In a statement to Al Jazeera, ING spokesperson Daan Wentholt confirmed that the August report had compelled the Amsterdam-based bank to examine “the concerns of local indigenous communities and the impact of oil and gas exploration on the Ecuadorian Amazon”.
Wentholt added that “research and resulting engagements are ongoing”, yet some Indigenous groups remain unconvinced that the European finance sector’s shift is sufficient.
Jose Gregorio Diaz Mirabal, general coordinator of the Congress of Indigenous Organizations of the Amazon River Basin, told Al Jazeera: “We are sure we will continue to defend Indigenous territories, but we are not sure that our actions are changing the environmental reality — because the data on deforestation, fires, pandemic, extractivism and murders say otherwise.”
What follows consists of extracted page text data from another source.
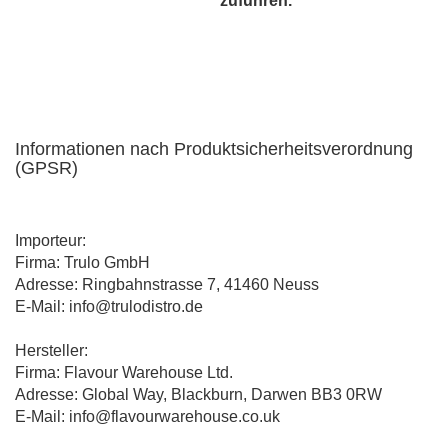
zuführen.
Informationen nach Produktsicherheitsverordnung
(GPSR)
Importeur:
Firma: Trulo GmbH
Adresse: Ringbahnstrasse 7, 41460 Neuss
E-Mail: info@trulodistro.de
Hersteller:
Firma: Flavour Warehouse Ltd.
Adresse: Global Way, Blackburn, Darwen BB3 0RW
E-Mail: info@flavourwarehouse.co.uk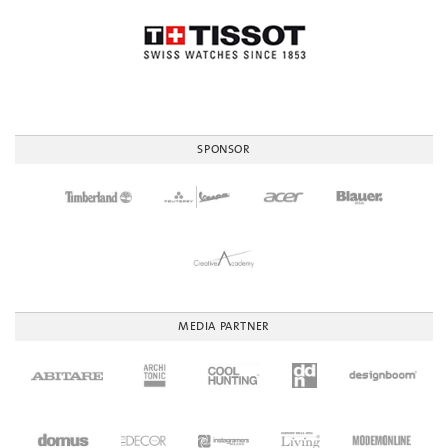
SPONSOR
MEDIA PARTNER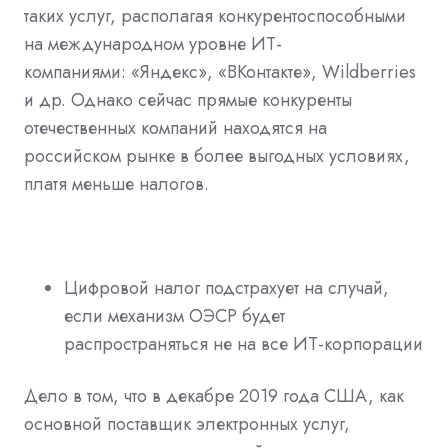
таких услуг, располагая конкурентоспособными
на международном уровне ИТ-
компаниями: «Яндекс», «ВКонтакте», Wildberries
и др. Однако сейчас прямые конкуренты
отечественных компаний находятся на
российском рынке в более выгодных условиях,
платя меньше налогов.
Цифровой налог подстрахует на случай,
если механизм ОЭСР будет
распространяться не на все ИТ-корпорации
Дело в том, что в декабре 2019 года США, как
основной поставщик электронных услуг,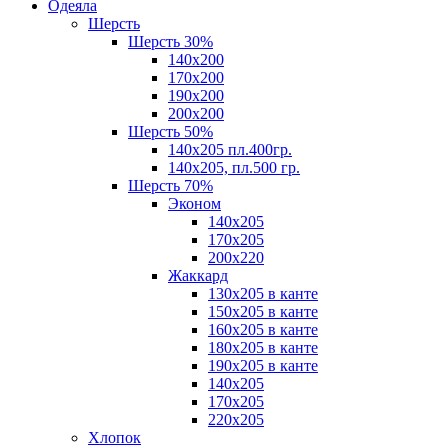
Одеяла
Шерсть
Шерсть 30%
140х200
170х200
190х200
200х200
Шерсть 50%
140х205 пл.400гр.
140х205, пл.500 гр.
Шерсть 70%
Эконом
140х205
170х205
200х220
Жаккард
130х205 в канте
150х205 в канте
160х205 в канте
180х205 в канте
190х205 в канте
140х205
170х205
220х205
Хлопок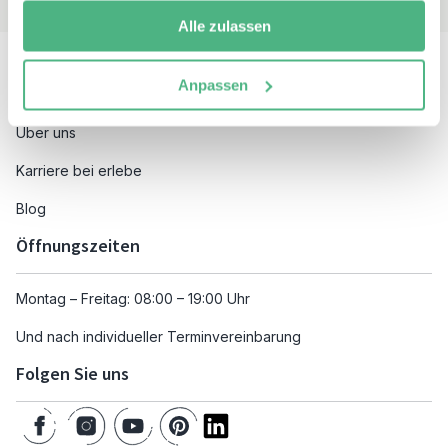
Alle zulassen
Besuchen Sie auch
Anpassen
Unsere Reiseziele
Über uns
Karriere bei erlebe
Blog
Öffnungszeiten
Montag – Freitag: 08:00 – 19:00 Uhr
Und nach individueller Terminvereinbarung
Folgen Sie uns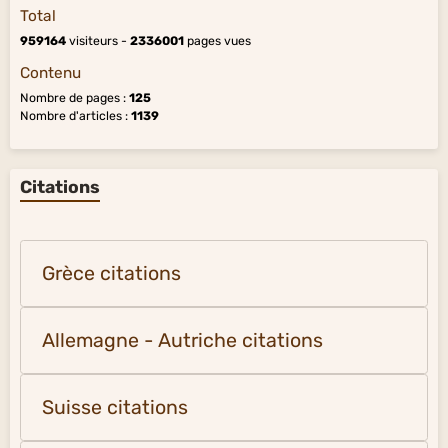
Total
959164
visiteurs -
2336001
pages vues
Contenu
Nombre de pages :
125
Nombre d'articles :
1139
Citations
Grèce citations
Allemagne - Autriche citations
Suisse citations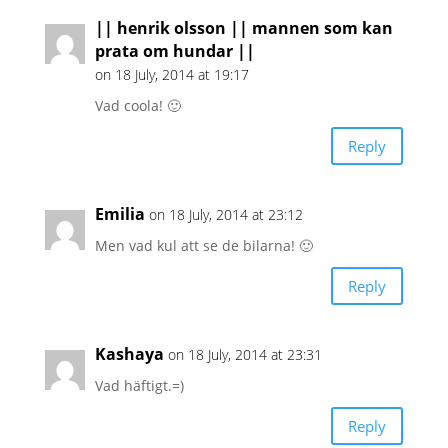
|| henrik olsson || mannen som kan
prata om hundar ||
on 18 July, 2014 at 19:17
Vad coola! 🙂
Reply
Emilia
on 18 July, 2014 at 23:12
Men vad kul att se de bilarna! 🙂
Reply
Kashaya
on 18 July, 2014 at 23:31
Vad häftigt.=)
Reply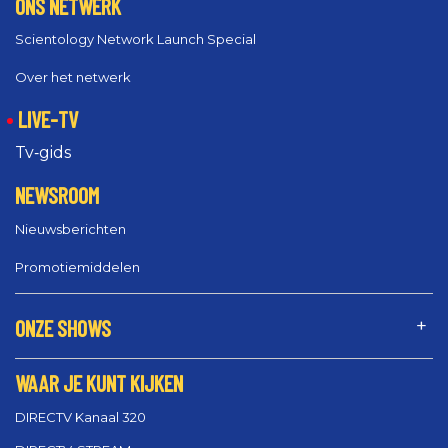
ONS NETWERK
Scientology Network Launch Special
Over het netwerk
LIVE-TV
Tv‑gids
NEWSROOM
Nieuwsberichten
Promotiemiddelen
ONZE SHOWS
WAAR JE KUNT KIJKEN
DIRECTV Kanaal 320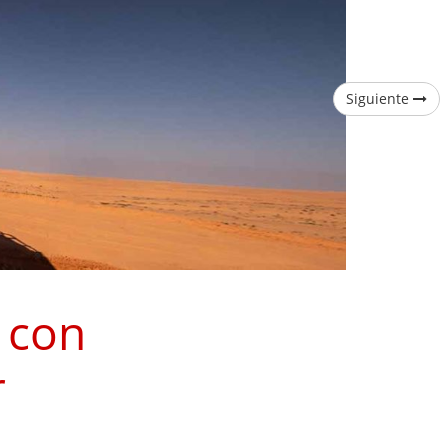
Siguiente
 con
r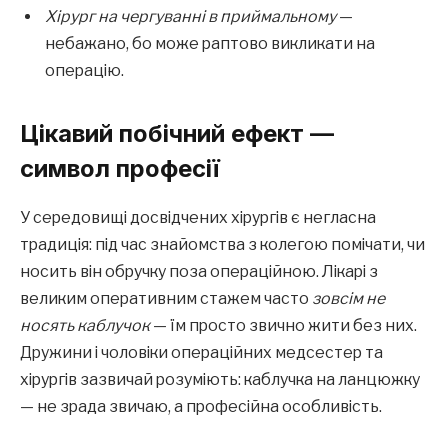
Хірург на чергуванні в приймальному
—
небажано, бо може раптово викликати на
операцію.
Цікавий побічний ефект —
символ професії
У середовищі досвідчених хірургів є негласна
традиція: під час знайомства з колегою помічати, чи
носить він обручку поза операційною. Лікарі з
великим оперативним стажем часто
зовсім не
носять каблучок
— їм просто звично жити без них.
Дружини і чоловіки операційних медсестер та
хірургів зазвичай розуміють: каблучка на ланцюжку
— не зрада звичаю, а професійна особливість.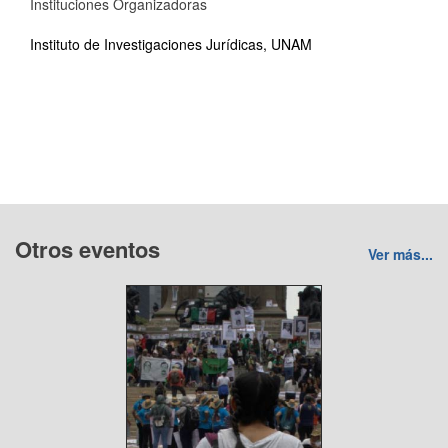
Instituciones Organizadoras
Instituto de Investigaciones Jurídicas, UNAM
Otros eventos
Ver más...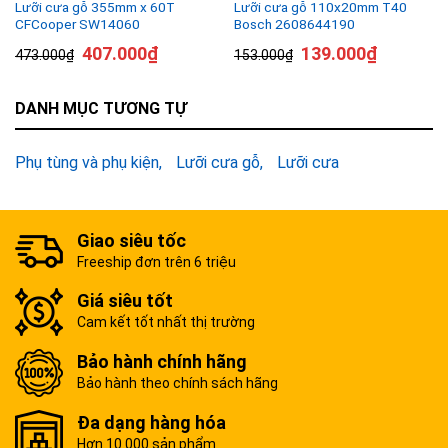
Lưỡi cưa gỗ 355mm x 60T
Lưỡi cưa gỗ 110x20mm T40
CFCooper SW14060
Bosch 2608644190
407.000
₫
139.000
₫
473.000
₫
153.000
₫
DANH MỤC TƯƠNG TỰ
Phụ tùng và phụ kiện
Lưỡi cưa gỗ
Lưỡi cưa
Giao siêu tốc
Freeship đơn trên 6 triệu
Giá siêu tốt
Cam kết tốt nhất thị trường
Bảo hành chính hãng
Bảo hành theo chính sách hãng
Đa dạng hàng hóa
Hơn 10.000 sản phẩm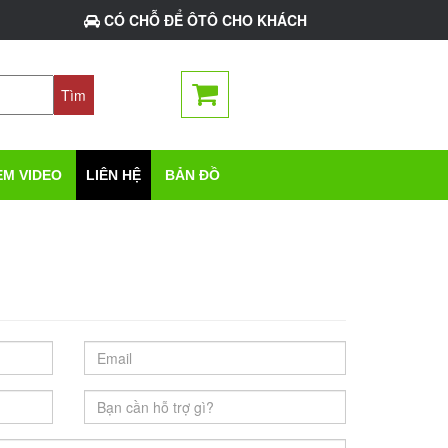
CÓ CHỖ ĐỂ ÔTÔ CHO KHÁCH
EM VIDEO
LIÊN HỆ
BẢN ĐỒ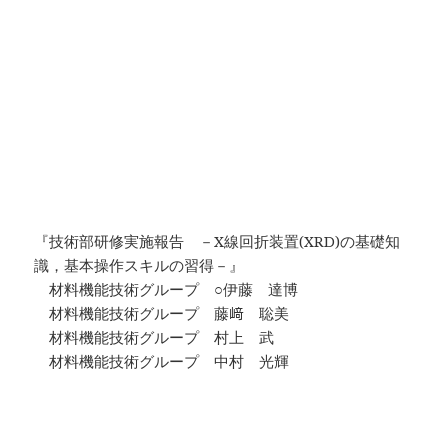
『技術部研修実施報告 －X線回折装置(XRD)の基礎知
識，基本操作スキルの習得－』
材料機能技術グループ ○伊藤 達博
材料機能技術グループ 藤﨑 聡美
材料機能技術グループ 村上 武
材料機能技術グループ 中村 光輝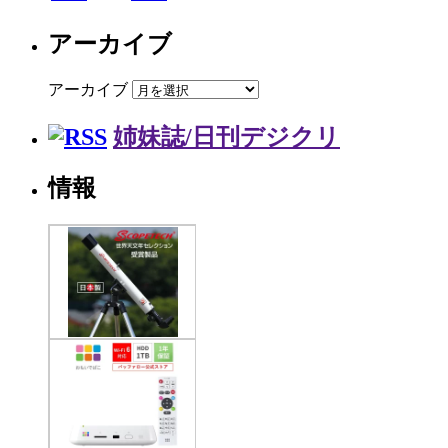
アーカイブ
アーカイブ
姉妹誌/日刊デジクリ
情報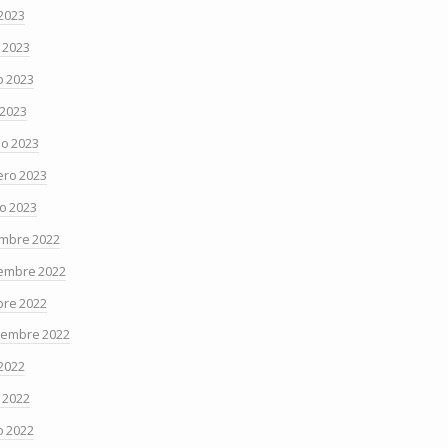
 2023
o 2023
 2023
 2023
o 2023
ero 2023
o 2023
embre 2022
embre 2022
bre 2022
iembre 2022
 2022
o 2022
 2022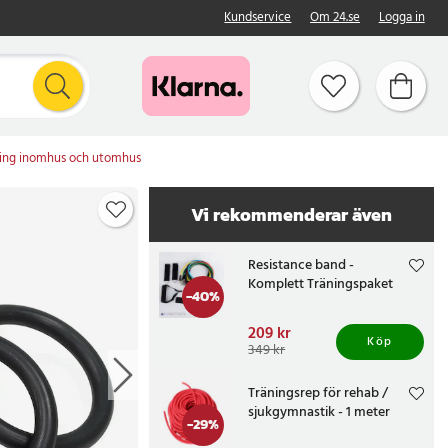
Kundservice
Om 24.se
Logga in
äning inomhus och utomhus
Vi rekommenderar även
Resistance band -
Komplett Träningspaket
-
40
%
Nuvarande pris
209 kr
:
Köp
209 kr
Tidigare pris
:
349 kr
349 kr
Träningsrep för rehab /
sjukgymnastik - 1 meter
-
29
%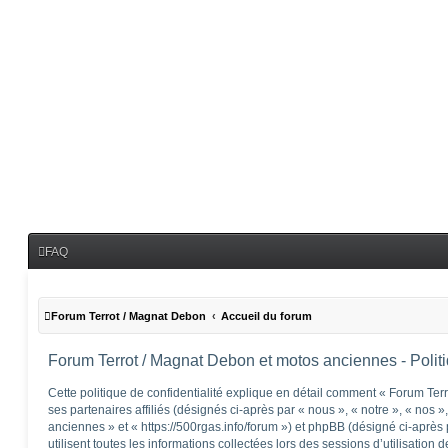
FAQ
Forum Terrot / Magnat Debon
Accueil du forum
Forum Terrot / Magnat Debon et motos anciennes - Politiq
Cette politique de confidentialité explique en détail comment « Forum Te
ses partenaires affiliés (désignés ci-après par « nous », « notre », « nos
anciennes » et « https://500rgas.info/forum ») et phpBB (désigné ci-après
utilisent toutes les informations collectées lors des sessions d’utilisation 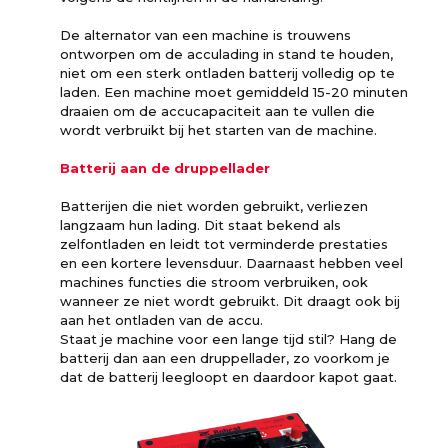
De alternator van een machine is trouwens
ontworpen om de acculading in stand te houden,
niet om een sterk ontladen batterij volledig op te
laden. Een machine moet gemiddeld 15-20 minuten
draaien om de accucapaciteit aan te vullen die
wordt verbruikt bij het starten van de machine.
Batterij aan de druppellader
Batterijen die niet worden gebruikt, verliezen
langzaam hun lading. Dit staat bekend als
zelfontladen en leidt tot verminderde prestaties
en een kortere levensduur. Daarnaast hebben veel
machines functies die stroom verbruiken, ook
wanneer ze niet wordt gebruikt. Dit draagt ook bij
aan het ontladen van de accu.
Staat je machine voor een lange tijd stil? Hang de
batterij dan aan een druppellader, zo voorkom je
dat de batterij leegloopt en daardoor kapot gaat.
But Marlon Vargas, president of the Confederation of Indigenous Nationalities of the Ecuadorian Amazon, believes “the decision of these banks to stop financing trade of Amazon crude from our territories is a major milestone in our effort to protect our lands, our lives, and our cultures.”
“For too long, the oil industry has wreaked havoc on our peoples, violated our rights, felled our forests, taken our territories, and created climate chaos,” he said.
“The banks that finance this destruction are complicit in what is a genocidal threat for us, and an existential threat for humanity and our planet,” said Vargas, who is calling for the development of economic alternatives for Indigenous communities.
Amazon Watch and Stand.earth are demanding that banks refrain from financing all Amazon oil-related activities, “unless adequate remediation of contamination occurs, rights to health of local communities is guaranteed, safeguards are in place to prevent future spills … and a wind-down of existing wells in line with global climate goals”.
To meet the Paris Agreement aim of limiting global warming to within two degrees Celsius, companies in Europe are increasingly falling in line.
“Credit Suisse reviews and updates its sector-specific policies on a regular basis,” Yannick Orto, a spokesman for the Swiss firm, told Al Jazeera.
“As part of our commitments to address climate change, protect biodiversity, and respect human rights, we introduced further restrictions on financing fossil fuels in the course of last year,” he said. “This is in line with our ambition to become a sustainability leader in the financial industry, which we introduced in 2020.”
Last year, the bank established a sustainability research function at the executive level and a sustainability advisory committee for its board of directors.
“In this context, we also announced our ambition to provide at least 300 billion Swiss francs ($339bn) of sustainable financing to support [climate] transition strategies over the next 10 years,” Orto added.
From the Amazon to Zurich, environmental advocates say that these funds cannot materialise soon enough.